ASInya tidak keluar lagi, terpaksalah dicari solusi keluar untuk balitanya yakni diberikan minuman susu kaleng. Istrinya ngotot keterlaluan Dewan Pers ini, emangnya duit nenek moyangnya yang kami minta.
Padahal Dewan Pers biaya operasional memakai uang negara alias APBN (Anggaran Pendapatan dan Belanja Negara). Bapaknya mengalah saja sekali seminggupun atau dua minggu tak apa-apalah, yang penting untuk anak duluan minum ASI ibunya ha..ha..
Baju anak belum beli, susu kaleng anak seharga Rp. 150 ribu per/kaleng. Itupun tahan sepuluh hari. Terpaksa saya jualan Takjil berbuka puasa untuk membeli susu buat anak yang masih menyusu badan atau ASI (Air Susu ibu) dibantu dengan susu kaleng. Selama bulan Ramadhan terpaksa bapaknya minum susu kaleng saat berbuka puasa, mengalah demi anak yang kuat minum ASI.

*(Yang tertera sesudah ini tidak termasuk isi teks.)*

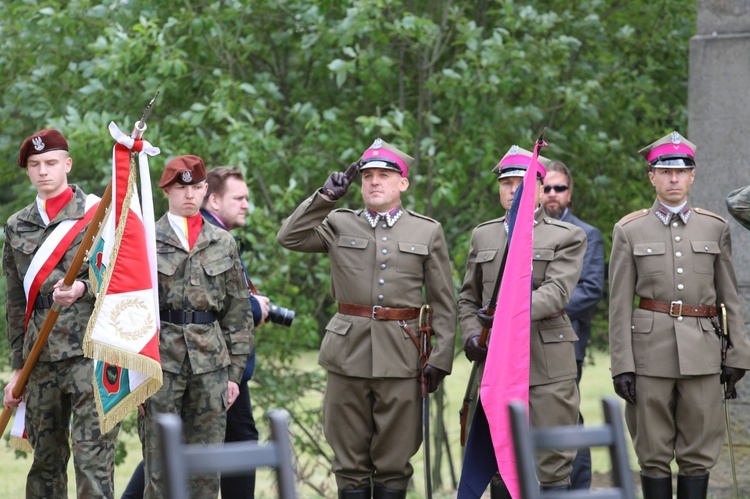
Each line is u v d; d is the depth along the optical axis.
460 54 15.41
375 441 9.91
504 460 8.80
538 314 9.56
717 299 10.45
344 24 14.25
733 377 10.34
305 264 15.09
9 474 16.55
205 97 14.66
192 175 9.50
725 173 12.78
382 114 16.12
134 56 14.51
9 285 9.66
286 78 16.34
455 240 15.92
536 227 10.03
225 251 9.65
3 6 16.17
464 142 14.98
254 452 4.11
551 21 14.80
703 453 10.20
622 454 4.53
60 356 9.24
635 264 10.44
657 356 10.20
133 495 10.50
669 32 16.58
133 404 8.93
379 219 10.08
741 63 12.69
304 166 14.98
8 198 20.44
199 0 15.43
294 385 15.36
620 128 16.55
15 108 16.80
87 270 9.45
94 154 14.57
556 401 9.77
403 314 9.90
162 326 9.37
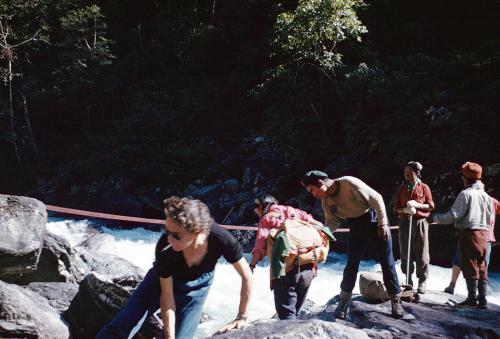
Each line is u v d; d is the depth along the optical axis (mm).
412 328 4191
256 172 17703
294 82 16828
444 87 14086
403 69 15352
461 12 19344
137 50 32062
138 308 2889
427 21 19797
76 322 4527
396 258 12648
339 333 2633
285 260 3861
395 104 14211
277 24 15844
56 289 5434
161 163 20984
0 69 29016
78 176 23812
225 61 28141
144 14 35094
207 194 18422
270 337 2512
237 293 8406
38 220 5082
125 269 6645
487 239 5086
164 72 30141
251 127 22469
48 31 32375
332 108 17203
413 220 5527
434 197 12305
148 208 19859
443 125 13008
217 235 2633
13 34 29391
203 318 6715
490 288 9625
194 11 33406
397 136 13805
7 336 3928
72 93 29031
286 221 4016
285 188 16953
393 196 13172
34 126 31031
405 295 4879
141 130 23812
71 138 30859
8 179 28531
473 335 4109
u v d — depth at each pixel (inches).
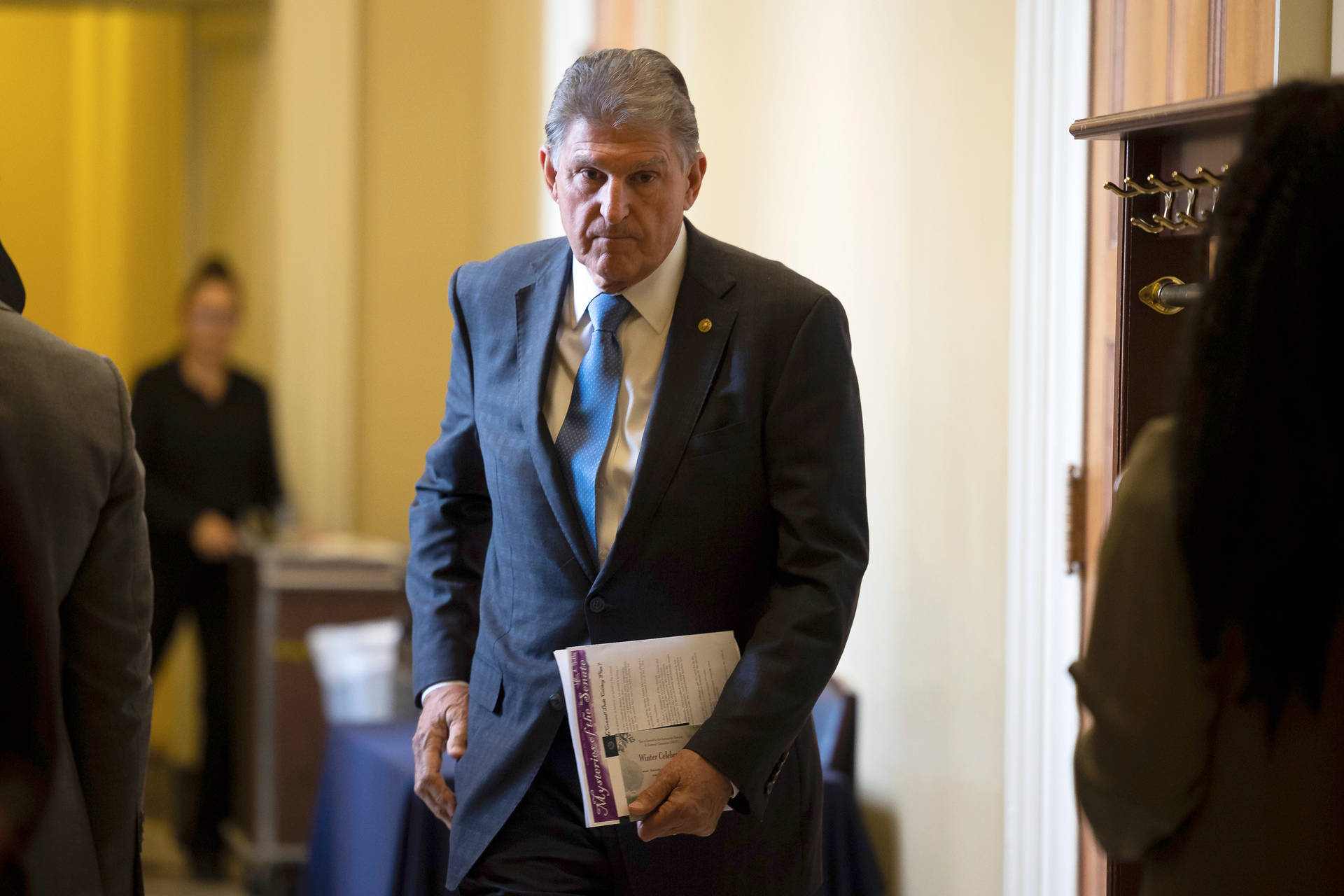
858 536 146.0
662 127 142.3
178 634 494.0
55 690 102.4
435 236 499.5
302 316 483.5
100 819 130.3
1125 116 135.3
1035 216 213.5
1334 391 96.9
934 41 242.1
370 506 494.3
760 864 147.8
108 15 496.4
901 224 252.8
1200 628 100.9
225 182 498.3
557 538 149.4
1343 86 99.8
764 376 146.8
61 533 124.6
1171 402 105.1
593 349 151.3
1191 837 103.4
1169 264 141.6
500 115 480.4
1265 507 97.9
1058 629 210.8
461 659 165.0
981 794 228.5
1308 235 96.8
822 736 272.5
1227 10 172.1
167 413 402.6
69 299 496.7
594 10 414.6
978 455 230.1
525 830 150.0
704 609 147.9
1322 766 99.0
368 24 493.0
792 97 294.2
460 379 166.7
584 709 138.9
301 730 370.9
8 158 490.6
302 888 281.1
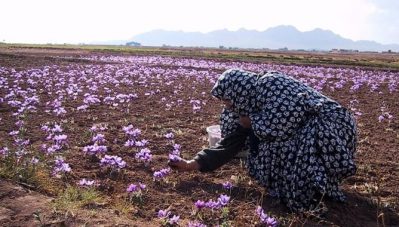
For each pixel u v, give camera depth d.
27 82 15.92
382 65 38.19
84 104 11.91
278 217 4.94
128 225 4.33
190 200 5.44
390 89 17.92
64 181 5.67
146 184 5.86
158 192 5.62
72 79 16.80
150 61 31.67
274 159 5.24
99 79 18.27
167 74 21.55
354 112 12.50
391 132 9.98
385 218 5.12
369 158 7.63
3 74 18.25
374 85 19.06
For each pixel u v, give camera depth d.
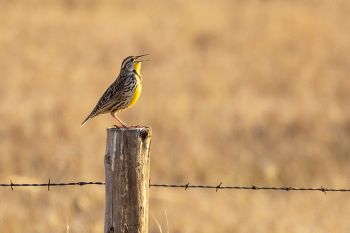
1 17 28.91
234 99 18.92
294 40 26.66
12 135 15.02
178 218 11.53
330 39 26.95
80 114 16.66
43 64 22.11
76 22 29.44
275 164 14.45
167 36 27.84
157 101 18.12
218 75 21.88
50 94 18.86
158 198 12.44
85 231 10.64
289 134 15.99
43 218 11.03
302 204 12.38
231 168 14.16
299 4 33.84
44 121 15.82
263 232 11.07
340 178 13.65
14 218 10.86
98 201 12.02
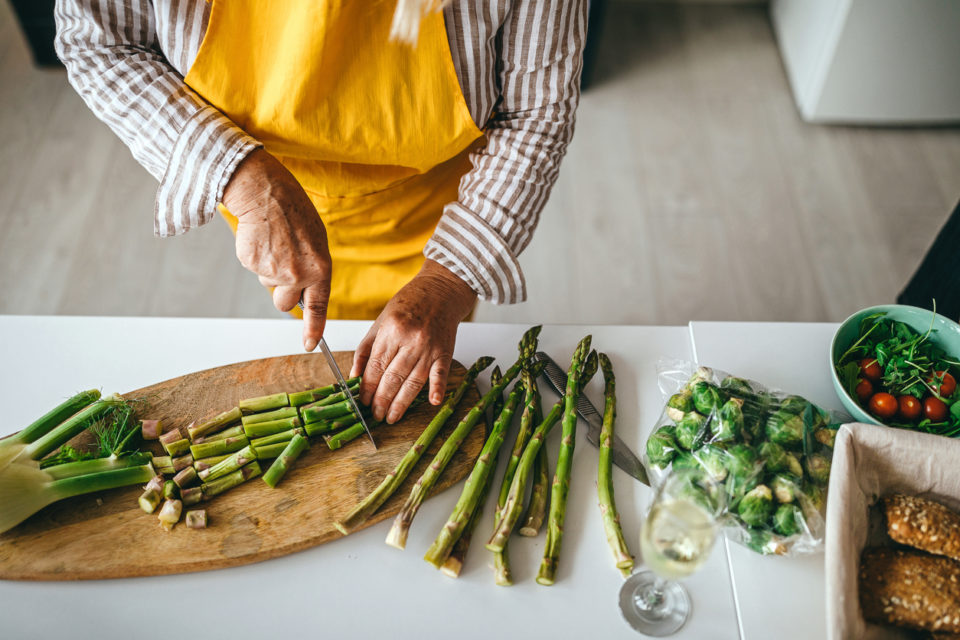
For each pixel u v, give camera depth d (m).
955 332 1.13
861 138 2.98
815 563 1.02
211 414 1.16
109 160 2.76
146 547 1.01
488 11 1.11
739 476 0.96
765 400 1.04
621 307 2.51
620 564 1.01
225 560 1.01
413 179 1.41
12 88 2.94
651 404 1.21
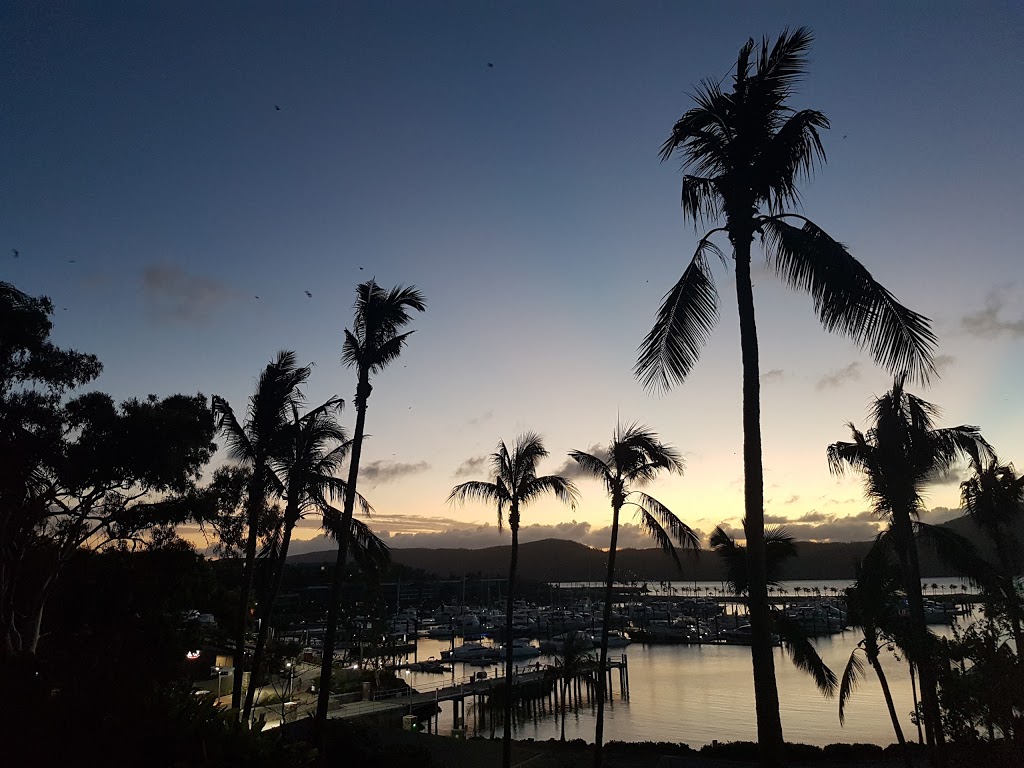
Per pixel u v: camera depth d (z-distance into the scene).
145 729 7.20
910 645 14.56
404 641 113.56
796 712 47.66
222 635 36.81
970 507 20.66
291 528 20.92
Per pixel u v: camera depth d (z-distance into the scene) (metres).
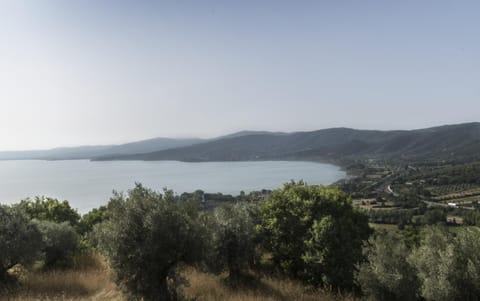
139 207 8.72
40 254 11.34
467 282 9.12
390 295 9.93
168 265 8.75
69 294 9.68
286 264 13.94
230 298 9.73
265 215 14.84
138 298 8.41
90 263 13.58
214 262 11.66
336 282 12.27
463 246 9.73
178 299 9.02
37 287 10.21
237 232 12.28
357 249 12.71
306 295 11.24
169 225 8.52
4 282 10.27
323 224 12.75
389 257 10.09
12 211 11.30
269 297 10.34
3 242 10.22
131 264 8.27
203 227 9.45
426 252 9.99
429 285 9.45
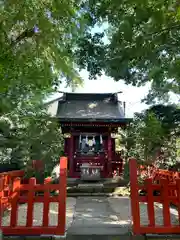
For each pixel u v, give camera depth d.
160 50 3.99
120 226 4.41
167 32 3.28
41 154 8.44
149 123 9.36
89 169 11.36
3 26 3.23
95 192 9.80
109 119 12.09
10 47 3.57
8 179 5.73
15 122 8.80
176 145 9.59
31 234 3.59
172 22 3.06
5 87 4.00
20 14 3.13
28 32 3.55
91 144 12.88
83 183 11.04
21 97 6.83
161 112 10.38
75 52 9.03
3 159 8.86
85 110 14.12
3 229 3.59
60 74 4.93
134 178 3.86
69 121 12.20
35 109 8.76
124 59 3.75
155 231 3.62
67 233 3.85
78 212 6.11
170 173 6.55
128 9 3.32
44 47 3.81
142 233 3.63
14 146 8.59
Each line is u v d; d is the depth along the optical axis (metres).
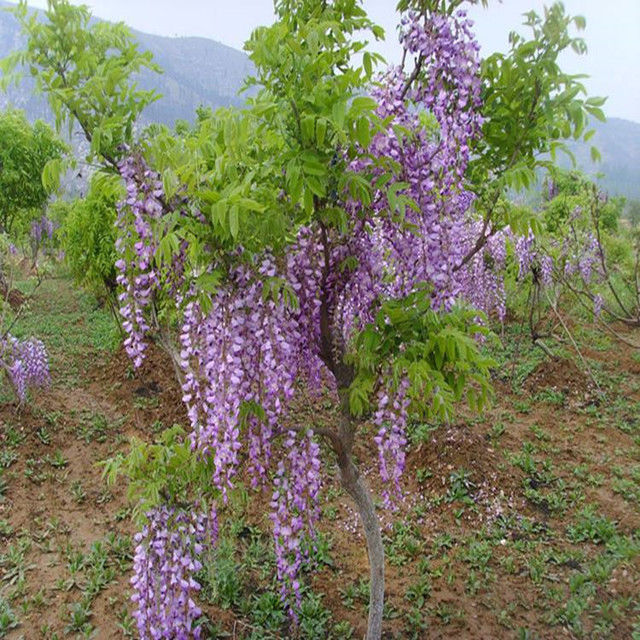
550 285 9.63
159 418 7.13
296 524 2.95
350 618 4.14
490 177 3.71
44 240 15.50
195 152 2.40
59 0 2.40
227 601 4.19
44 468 6.00
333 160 2.63
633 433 7.19
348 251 2.92
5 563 4.64
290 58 2.33
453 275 3.06
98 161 2.60
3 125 12.32
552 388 8.42
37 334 10.52
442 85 2.88
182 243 2.70
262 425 2.75
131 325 2.82
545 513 5.57
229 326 2.54
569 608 4.19
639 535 5.10
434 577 4.63
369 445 6.74
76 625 4.01
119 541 4.88
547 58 3.10
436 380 2.46
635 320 5.27
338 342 3.22
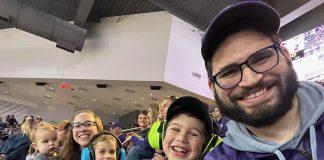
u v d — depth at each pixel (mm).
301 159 734
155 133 1891
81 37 8422
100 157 2027
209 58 881
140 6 8789
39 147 2355
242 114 799
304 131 753
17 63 10133
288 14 6262
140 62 8578
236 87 804
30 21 7844
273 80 776
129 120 13000
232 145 848
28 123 4391
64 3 8680
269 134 814
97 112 14086
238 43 818
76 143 2303
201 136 1278
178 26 8672
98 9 9164
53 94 12148
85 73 9141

Kedua, Oknum staf Dewan Pers datang kedaerah “Dugaan” memperjual belikan Sertifikat Verifikasi Pers .
Beberapa orang oknum anggota Dewan Pers datang ke Propinsi Riau untuk memverifikasi media online beberapa bulan yang lalu. Beredar kabar “dugaan “ biaya untuk memverifikasi berkisar Rp. 10 hingga 50 juataan. Saat ini jumlah media cyber/ online yang terdaftar di Dewan Pers 34 ribu media online kalikan saja Rp. 10 jutaan sudah bisa membuat pemancar Radio di daerah atau membeli pesawat Drone ha…ha..
Ketiga Penggunaan APBN oleh Dewan Pers hingga kini belum pernah dipublikasikan. Uang sewa menyewa ruangan atau fasilitas aula untuk kegiatan masyarakat kemana pergi uangnya tidak pernah dipublikasikan apakah pernah diaudit oleh BPK. Jangan lupa Pak Dewan Pers bagi-bagilah komisi tersebut.
Keempat Sahkan dan akui keberadaan organisasi pers PPWI serta organisasi pers lainnya
Menurut Bapak Presiden Joko Widodo apakah keberadaan Lembaga Dewan Pers ini masih Relevan zaman Now ini atau bubarkan saja” cakap Aji Harmoko, Pengamat Kinerja Dewan Pers.